Chart-based quiz items
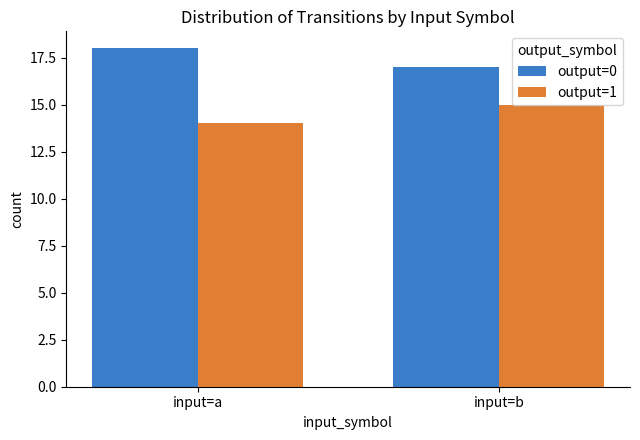

What is the total value across all series at input=a?

32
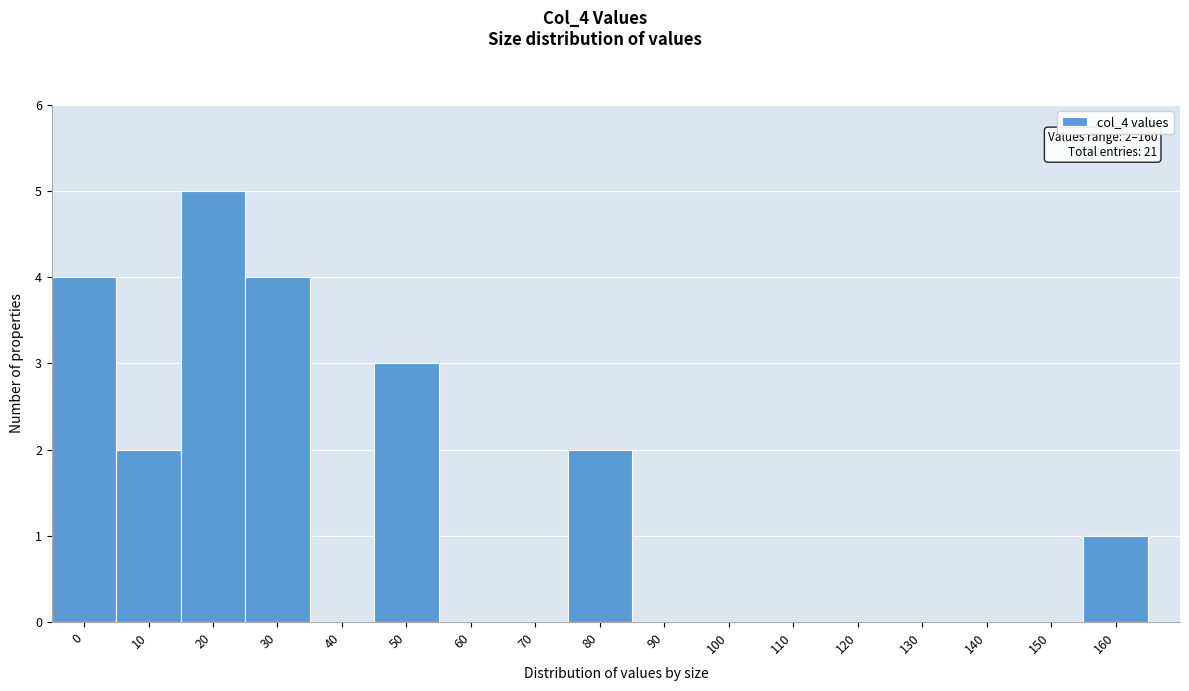

Reading left to right, list all the values displayed in this chart.

0=4	10=2	20=5	30=4	40=0	50=3	60=0	70=0	80=2	90=0	100=0	110=0	120=0	130=0	140=0	150=0	160=1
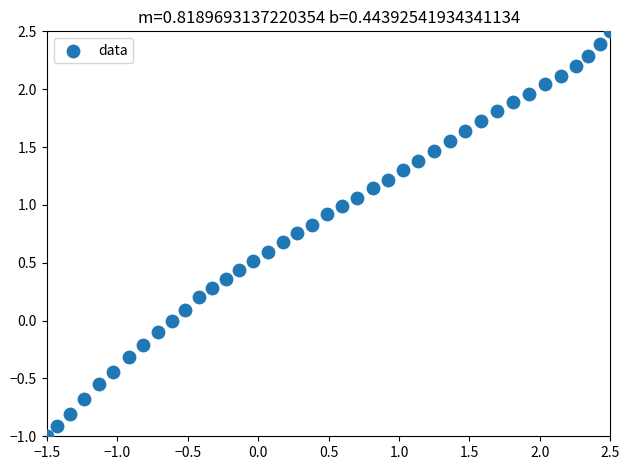

What is the range of X values (max minus min)?

4.0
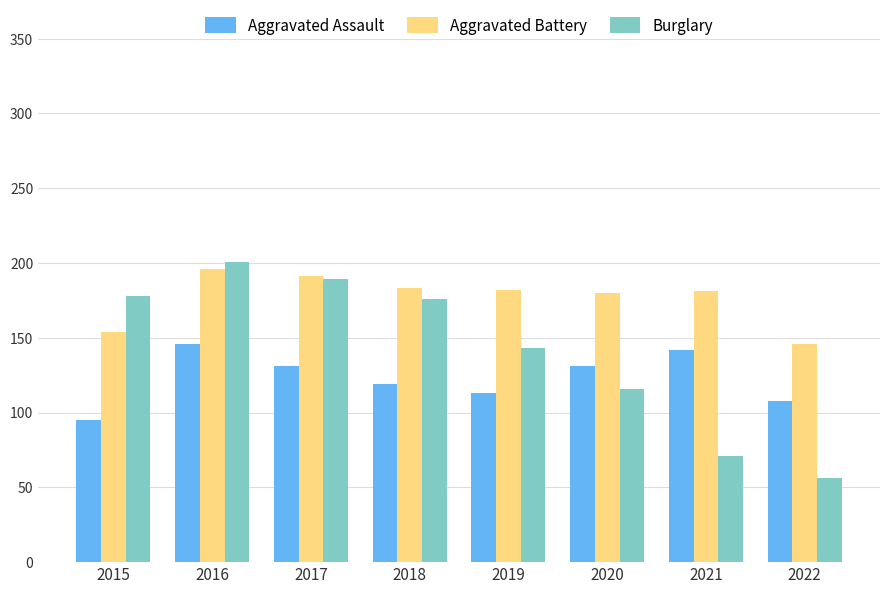

The value of Aggravated Battery at 2018 is 183. True or false?

True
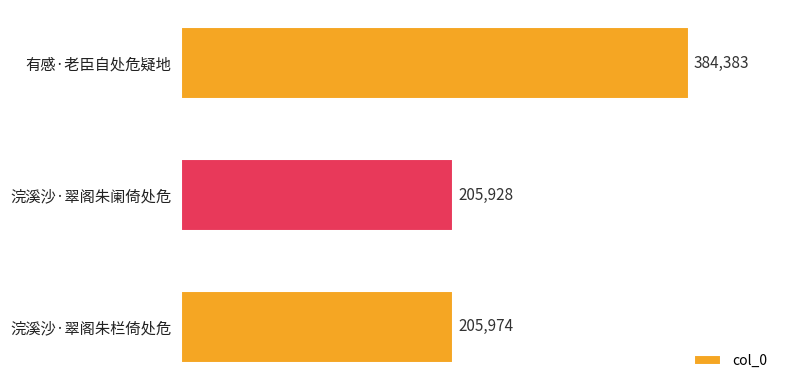

What is the label of the 2nd bar from the bottom?

浣溪沙·翠阁朱阑倚处危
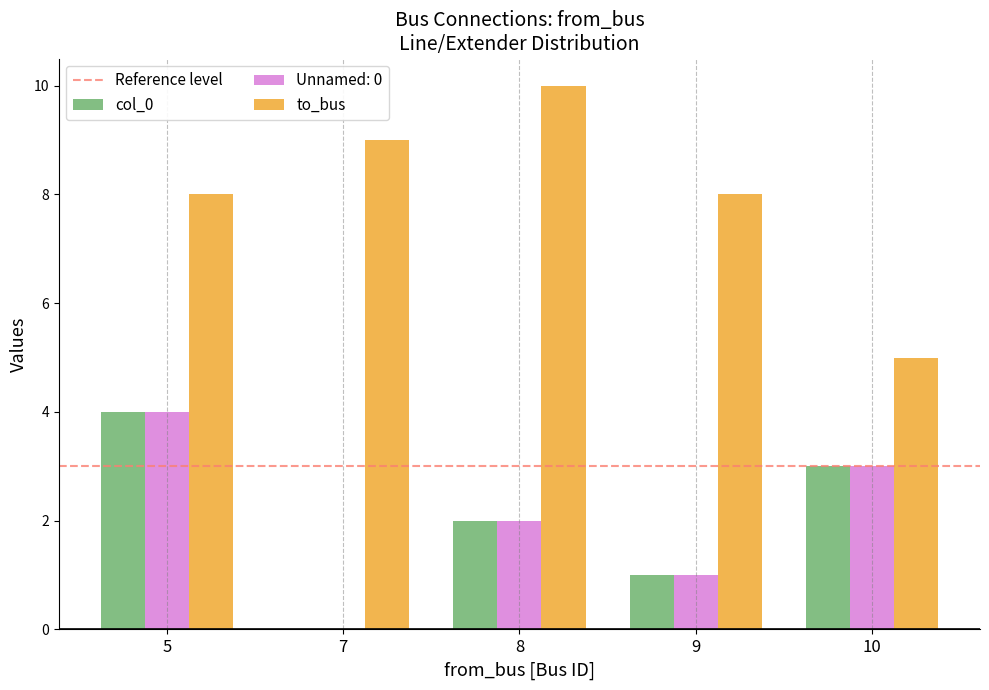

Which category has the highest value across all series?

8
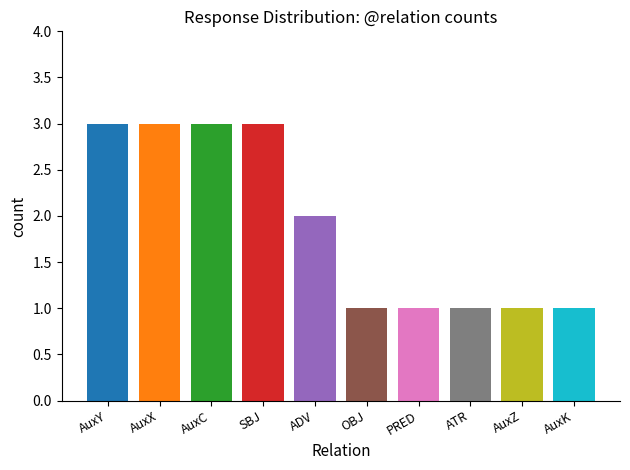

What is the difference between the maximum and minimum values?

2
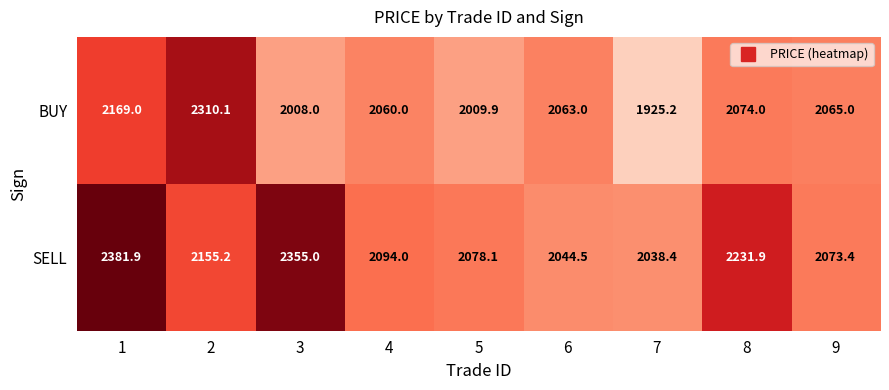

The BUY series shows 2060.0 at 4. True or false?

True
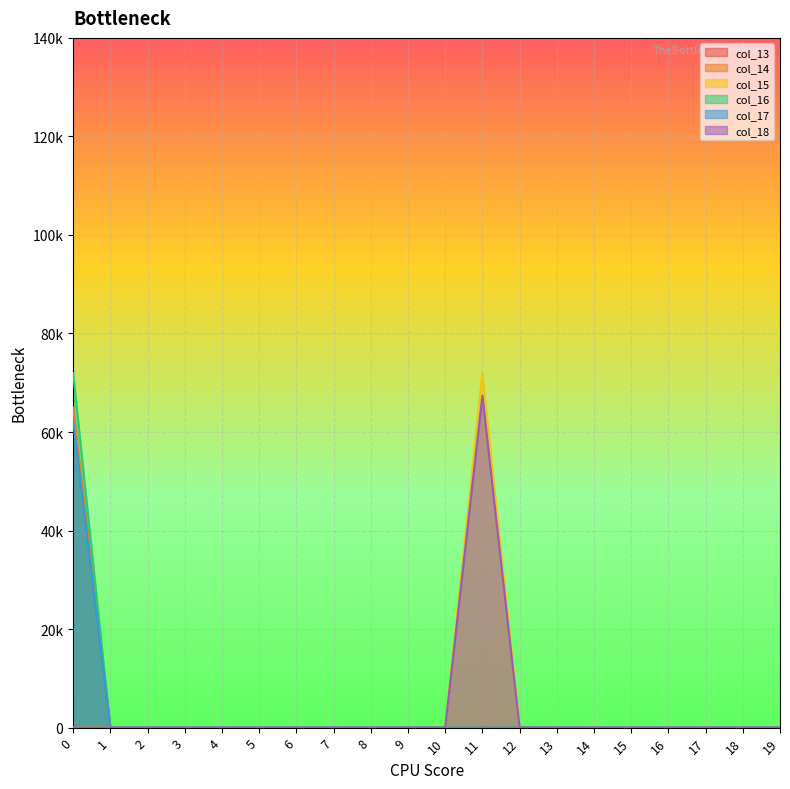

What is the highest value of the col_13 series?

63671.8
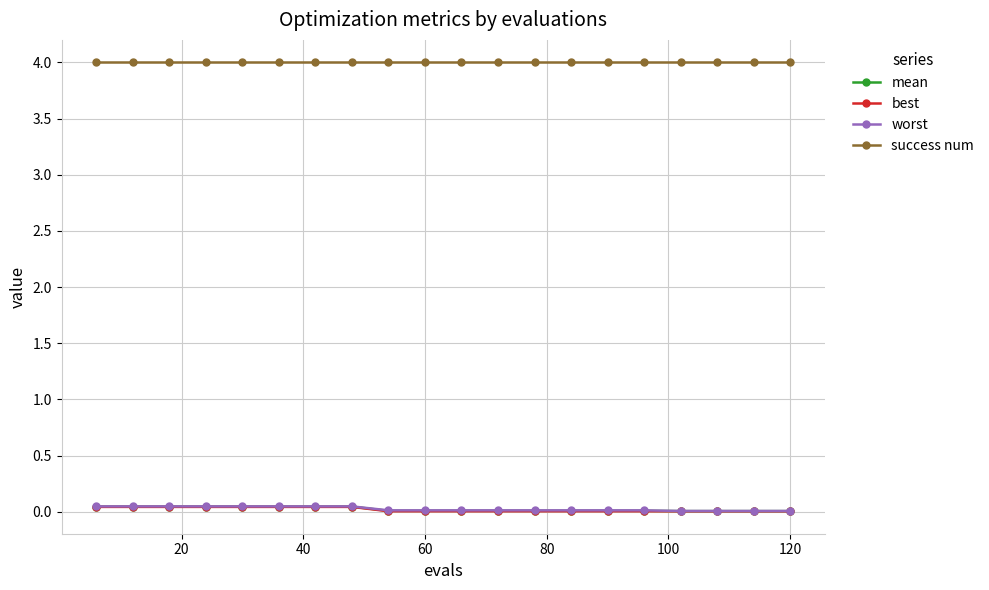

How many categories are shown in the chart?

20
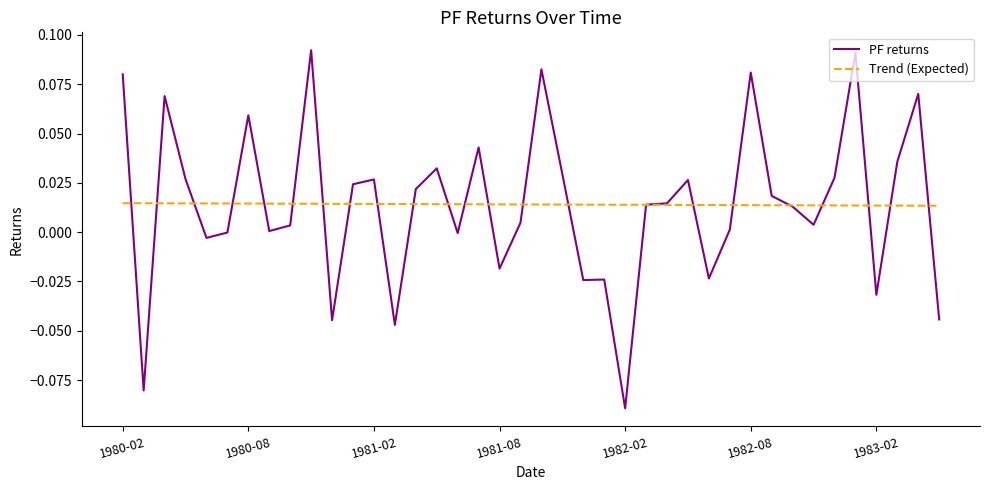

Which series has the widest spread of values?

PF returns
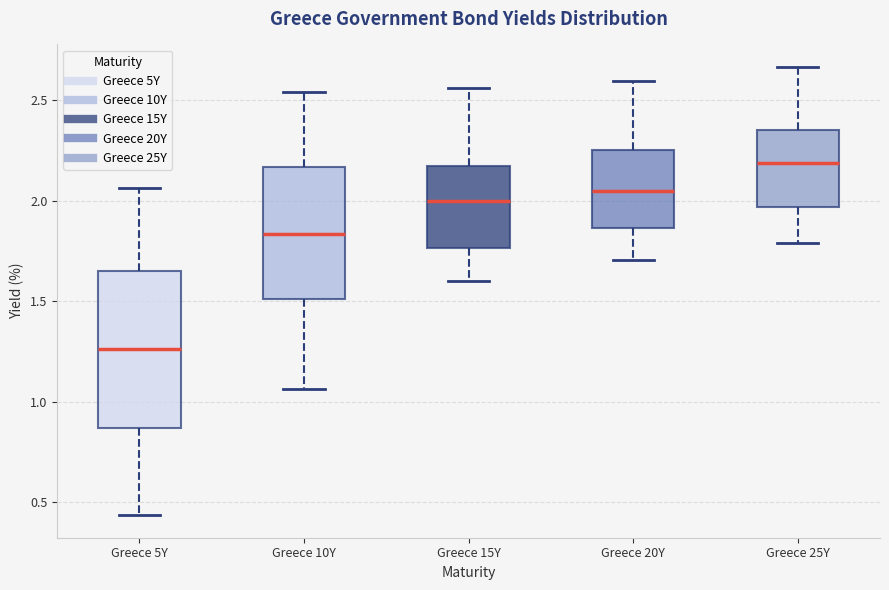

Which box has the highest median line?

Greece 25Y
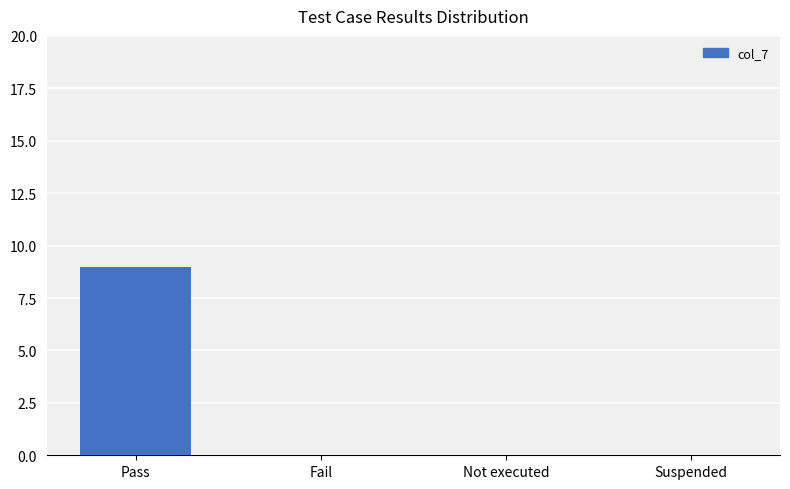

True or false: the data shows 0 at Suspended.

True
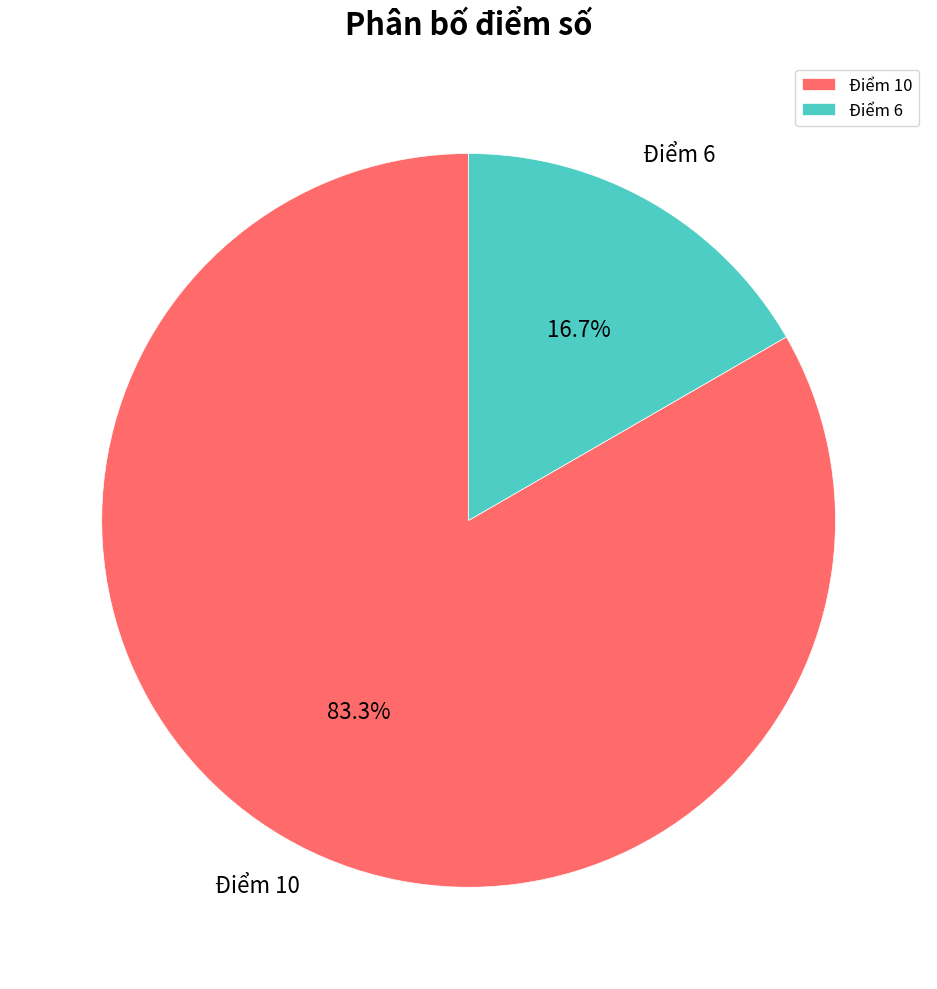

The Điểm 10 slice represents 75% of the pie. True or false?

False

- **EXERCISE AIM**: Show every line of the items above that contains the string "series". Case counts, so match only that exact capitalization.

- **REPLY**:
What is the total value across all series at input=a?
Which category has the highest value across all series?
The BUY series shows 2060.0 at 4. True or false?
What is the highest value of the col_13 series?
Which series has the widest spread of values?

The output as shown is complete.